The notion that you can ‘taste’ terroir becomes increasingly dubious.
Any pure line from the soil to the wine, which is what the general claim of terroir is, is highly contentious, if not wholly romantic. Once the collection of interventions is acknowledged, one must also acknowledge that they are interpretations that could have taken another route, given a different winemaker, or the planting of different varieties in that soil. Terroir is not absolute, it is translated, altered and enhanced – and ultimately created.
For centuries the French have regulated what is planted where. Their experiments in consistency are further advanced because of the constraints imposed by regulations and the limitation of alterable sets. Even here, their terroir must be seen as a relative and ultimately constructed term. Decisions were made in the process of growing grapes and the style that the wine was made that have actually created what is now accepted as the terroir. Conversely, in South Africa we are still involved in a highly random viticultural activity. We tend to plant every variety everywhere. Our knowledge of our sites is improving, but still potentially open to endless re-interpretation.
So where is the magic?
In Constantia, good sauvignon blanc was not waiting to burst forth from the soils. To suggest that it was there and only needed ‘unlocking’ is a misrepresentation of a process that is filled with direct intervention and decisions that constantly promote one direction or shut down another.

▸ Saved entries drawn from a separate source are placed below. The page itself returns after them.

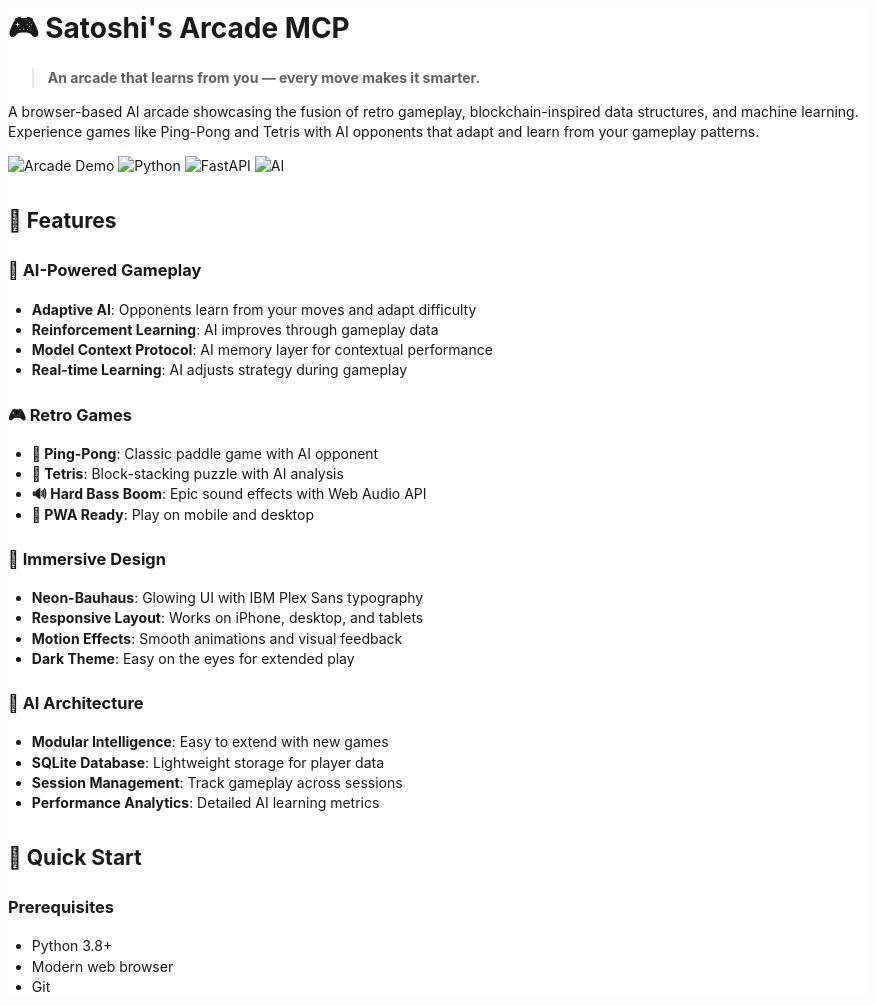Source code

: # 🎮 Satoshi's Arcade MCP

> **An arcade that learns from you — every move makes it smarter.**

A browser-based AI arcade showcasing the fusion of retro gameplay, blockchain-inspired data structures, and machine learning. Experience games like Ping-Pong and Tetris with AI opponents that adapt and learn from your gameplay patterns.

![Arcade Demo](https://img.shields.io/badge/Live%20Demo-🚀%20Play%20Now-blue?style=for-the-badge&logo=github)
![Python](https://img.shields.io/badge/Python-3.8+-green?style=for-the-badge&logo=python)
![FastAPI](https://img.shields.io/badge/FastAPI-0.104+-red?style=for-the-badge&logo=fastapi)
![AI](https://img.shields.io/badge/AI-Reinforcement%20Learning-purple?style=for-the-badge&logo=tensorflow)

## 🌟 Features

### 🎯 **AI-Powered Gameplay**
- **Adaptive AI**: Opponents learn from your moves and adapt difficulty
- **Reinforcement Learning**: AI improves through gameplay data
- **Model Context Protocol**: AI memory layer for contextual performance
- **Real-time Learning**: AI adjusts strategy during gameplay

### 🎮 **Retro Games**
- **🏓 Ping-Pong**: Classic paddle game with AI opponent
- **🧱 Tetris**: Block-stacking puzzle with AI analysis
- **🔊 Hard Bass Boom**: Epic sound effects with Web Audio API
- **📱 PWA Ready**: Play on mobile and desktop

### 🎨 **Immersive Design**
- **Neon-Bauhaus**: Glowing UI with IBM Plex Sans typography
- **Responsive Layout**: Works on iPhone, desktop, and tablets
- **Motion Effects**: Smooth animations and visual feedback
- **Dark Theme**: Easy on the eyes for extended play

### 🧠 **AI Architecture**
- **Modular Intelligence**: Easy to extend with new games
- **SQLite Database**: Lightweight storage for player data
- **Session Management**: Track gameplay across sessions
- **Performance Analytics**: Detailed AI learning metrics

## 🚀 Quick Start

### Prerequisites
- Python 3.8+
- Modern web browser
- Git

It stands to reason that every grape is born of some sort of terroir in the basic sense of the word, but terroir does not explain why one wine is better than another in the very superficial sense that we tend to use it. It is hard to escape the notion that terroir is used as a fancy catch-phrase ((it helps to invoke a French accent!) for all that is mystifying and random about making wine – of which there is still a great deal. Let terroir mean regional and local differences in soil, climate and style. But let it also acknowledge the multiple interpretive acts of the growers and winemakers. How we have interpreted a patch of soil and the vine in it is crucial.

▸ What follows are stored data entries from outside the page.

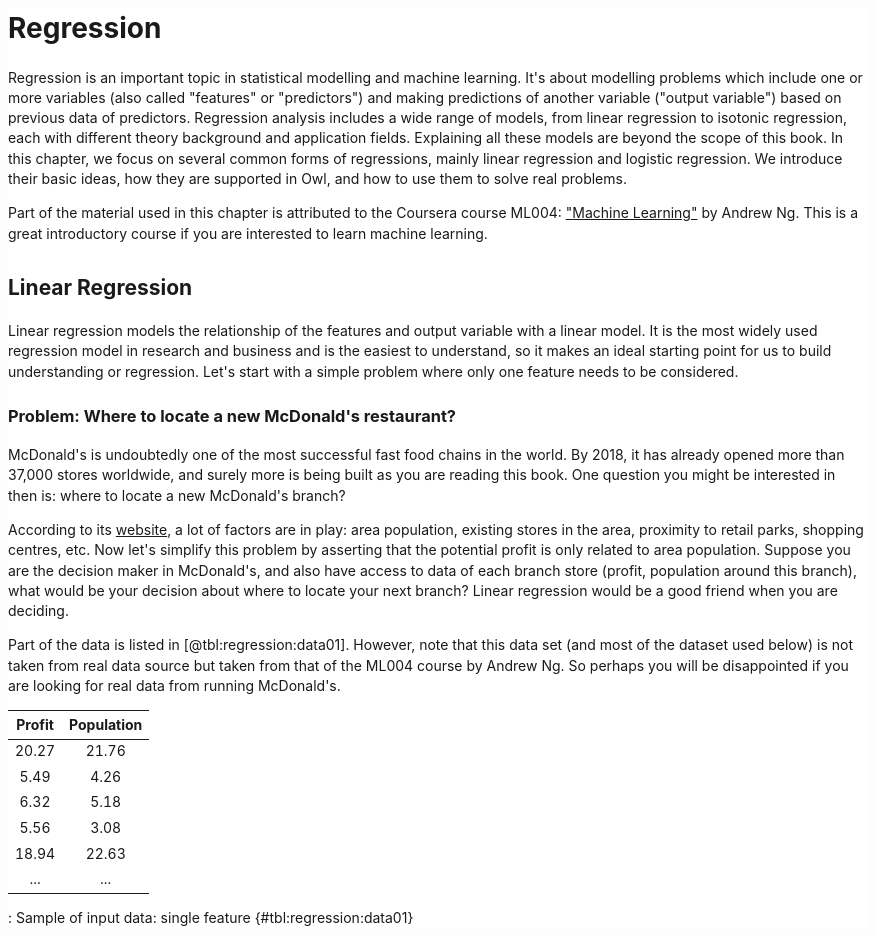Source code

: # Regression

Regression is an important topic in statistical modelling and machine learning.
It's about modelling problems which include one or more variables (also called "features" or "predictors") and making predictions of another variable ("output variable") based on previous data of predictors.
Regression analysis includes a wide range of models, from linear regression to isotonic regression, each with different theory background and application fields.
Explaining all these models are beyond the scope of this book.
In this chapter, we focus on several common forms of regressions, mainly linear regression and logistic regression. We introduce their basic ideas, how they are supported in Owl, and how to use them to solve real problems.

Part of the material used in this chapter is attributed to the Coursera course ML004: ["Machine Learning"](https://www.coursera.org/learn/machine-learning) by Andrew Ng.
This is a great introductory course if you are interested to learn machine learning.

## Linear Regression

Linear regression models the relationship of the features and output variable with a linear model.
It is the most widely used regression model in research and business and is the easiest to understand, so it makes an ideal starting point for us to build understanding or regression.
Let's start with a simple problem where only one feature needs to be considered.

### Problem: Where to locate a new McDonald's restaurant?

McDonald's is undoubtedly one of the most successful fast food chains in the world. By 2018, it has already opened more than 37,000 stores worldwide, and surely more is being built as you are reading this book.
One question you might be interested in then is: where to locate a new McDonald's branch?

According to its [website](https://www.mcdonalds.com/gb/en-gb/help/faq/18665-how-do-you-decide-where-to-open-a-new-restaurant.html#), a lot of factors are in play: area population, existing stores in the area, proximity to retail parks, shopping centres, etc.
Now let's simplify this problem by asserting that the potential profit is only related to area population.
Suppose you are the decision maker in McDonald's, and also have access to data of each branch store (profit, population around this branch), what would be your decision about where to locate your next branch?
Linear regression would be a good friend when you are deciding.

Part of the data is listed in [@tbl:regression:data01].
However, note that this data set (and most of the dataset used below) is not taken from real data source but taken from that of the ML004 course by Andrew Ng.
So perhaps you will be disappointed if you are looking for real data from running McDonald's.

| Profit | Population |
| :----: | :--------: |
| 20.27  | 21.76      |
| 5.49   | 4.26       |
| 6.32   | 5.18       |
| 5.56   | 3.08       |
| 18.94  | 22.63      |
| ...    | ...        |
: Sample of input data: single feature {#tbl:regression:data01}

As a corollary, a wine born of many different places cannot be a wine of distinct terroir. Its terroir is confused, mixed. A wine that is constructed from the fruit of Wellington, Stellenbosch and Paarl is not a wine that’s worth labelling “of terroir”. Yet one hears again and again that even these wines “express their terroir”, we hear that all wines sing their soil. This is clearly false, as the most preliminary investigation of the wine-making practise will reveal. Of course, it does not mean the wine is not good, as many quality wines assembled from diverse sites prove.

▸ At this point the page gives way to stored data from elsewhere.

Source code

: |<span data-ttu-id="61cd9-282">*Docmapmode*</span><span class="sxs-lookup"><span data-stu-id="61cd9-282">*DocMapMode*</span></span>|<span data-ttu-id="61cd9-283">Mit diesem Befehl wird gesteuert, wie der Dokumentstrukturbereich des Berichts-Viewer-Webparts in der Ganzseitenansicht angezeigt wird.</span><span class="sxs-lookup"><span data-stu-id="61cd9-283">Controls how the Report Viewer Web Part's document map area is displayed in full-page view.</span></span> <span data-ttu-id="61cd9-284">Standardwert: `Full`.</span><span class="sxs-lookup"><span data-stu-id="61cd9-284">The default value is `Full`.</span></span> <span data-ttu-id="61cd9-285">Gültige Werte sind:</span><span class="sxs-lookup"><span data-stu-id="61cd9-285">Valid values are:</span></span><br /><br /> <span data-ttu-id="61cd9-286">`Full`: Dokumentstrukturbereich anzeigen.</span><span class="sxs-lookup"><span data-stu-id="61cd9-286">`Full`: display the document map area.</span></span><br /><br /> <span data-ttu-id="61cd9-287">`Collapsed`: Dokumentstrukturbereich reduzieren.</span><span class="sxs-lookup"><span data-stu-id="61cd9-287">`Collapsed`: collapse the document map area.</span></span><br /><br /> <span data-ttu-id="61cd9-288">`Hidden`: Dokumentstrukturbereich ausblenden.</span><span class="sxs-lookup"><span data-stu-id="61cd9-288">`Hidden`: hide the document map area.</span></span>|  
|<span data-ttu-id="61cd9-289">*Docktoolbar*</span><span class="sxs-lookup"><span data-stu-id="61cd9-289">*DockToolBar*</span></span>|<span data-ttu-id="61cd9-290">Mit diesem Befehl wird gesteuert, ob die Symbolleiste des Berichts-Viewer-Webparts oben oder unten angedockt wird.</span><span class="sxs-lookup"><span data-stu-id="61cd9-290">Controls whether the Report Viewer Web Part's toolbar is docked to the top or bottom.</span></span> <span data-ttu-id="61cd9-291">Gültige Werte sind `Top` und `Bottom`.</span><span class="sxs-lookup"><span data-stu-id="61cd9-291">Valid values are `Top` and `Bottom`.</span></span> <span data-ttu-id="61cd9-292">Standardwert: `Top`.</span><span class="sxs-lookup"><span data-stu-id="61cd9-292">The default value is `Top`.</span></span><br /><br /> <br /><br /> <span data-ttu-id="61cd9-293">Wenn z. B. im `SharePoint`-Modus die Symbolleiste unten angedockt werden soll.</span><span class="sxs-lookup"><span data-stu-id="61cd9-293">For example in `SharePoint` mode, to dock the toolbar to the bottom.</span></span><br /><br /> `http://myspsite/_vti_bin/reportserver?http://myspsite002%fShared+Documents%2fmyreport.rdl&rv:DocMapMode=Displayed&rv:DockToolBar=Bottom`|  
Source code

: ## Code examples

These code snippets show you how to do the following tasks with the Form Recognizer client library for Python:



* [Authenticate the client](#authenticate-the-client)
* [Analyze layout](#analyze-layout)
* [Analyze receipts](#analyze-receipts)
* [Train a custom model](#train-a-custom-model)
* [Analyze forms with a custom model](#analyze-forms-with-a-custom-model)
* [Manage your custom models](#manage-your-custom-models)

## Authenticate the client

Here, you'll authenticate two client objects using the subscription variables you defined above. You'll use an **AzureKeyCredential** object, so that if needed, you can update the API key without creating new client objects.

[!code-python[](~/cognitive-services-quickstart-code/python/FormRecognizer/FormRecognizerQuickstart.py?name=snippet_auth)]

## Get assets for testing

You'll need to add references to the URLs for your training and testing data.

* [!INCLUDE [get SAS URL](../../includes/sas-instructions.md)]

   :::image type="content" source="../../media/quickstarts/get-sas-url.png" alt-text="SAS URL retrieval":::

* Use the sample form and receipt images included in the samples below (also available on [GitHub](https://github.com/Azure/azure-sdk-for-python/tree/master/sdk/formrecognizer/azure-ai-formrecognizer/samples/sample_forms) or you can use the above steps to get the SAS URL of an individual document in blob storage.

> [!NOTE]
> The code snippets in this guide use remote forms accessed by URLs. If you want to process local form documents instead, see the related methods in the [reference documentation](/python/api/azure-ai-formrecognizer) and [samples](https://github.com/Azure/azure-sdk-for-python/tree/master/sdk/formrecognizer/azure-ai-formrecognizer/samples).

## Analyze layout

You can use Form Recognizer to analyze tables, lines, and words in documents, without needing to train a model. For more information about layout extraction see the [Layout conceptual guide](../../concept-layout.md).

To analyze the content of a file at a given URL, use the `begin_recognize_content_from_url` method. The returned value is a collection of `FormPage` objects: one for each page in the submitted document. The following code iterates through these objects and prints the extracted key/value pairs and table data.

For terroir to have currency, the wine must firstly be from a distinct and homogenous piece of soil. Then, crucially, the level of intervention has to be reduced to a minimum. Just as a Karoo lamb has a certain flavour that comes from being allowed a ‘natural’ life, so the flavour of the grape needs to be as unadulterated as possible. One quickly realises that this means non-interventionist or low-impact soil management (ancient farming practice, if not biodynamics), minimal if any irrigation, natural yeast ferments, and a grape variety that is not going to be excessively modulated by fresh wood maturation. Certain varieties, like sauvignon blanc and riesling, would seem more immediately reflective of site as their vinification is less complex.
The wine of these grapes, made in the same way over the course of successive vintages, will surely tell you something about site; and if another variety in the same place has the same elements in its flavour profile, the evidence begins to mount. To claim this knowledge at a far earlier point, as nearly every local producer does, is opportunistic – or based on a lamentably loose definition of the concept of terroir.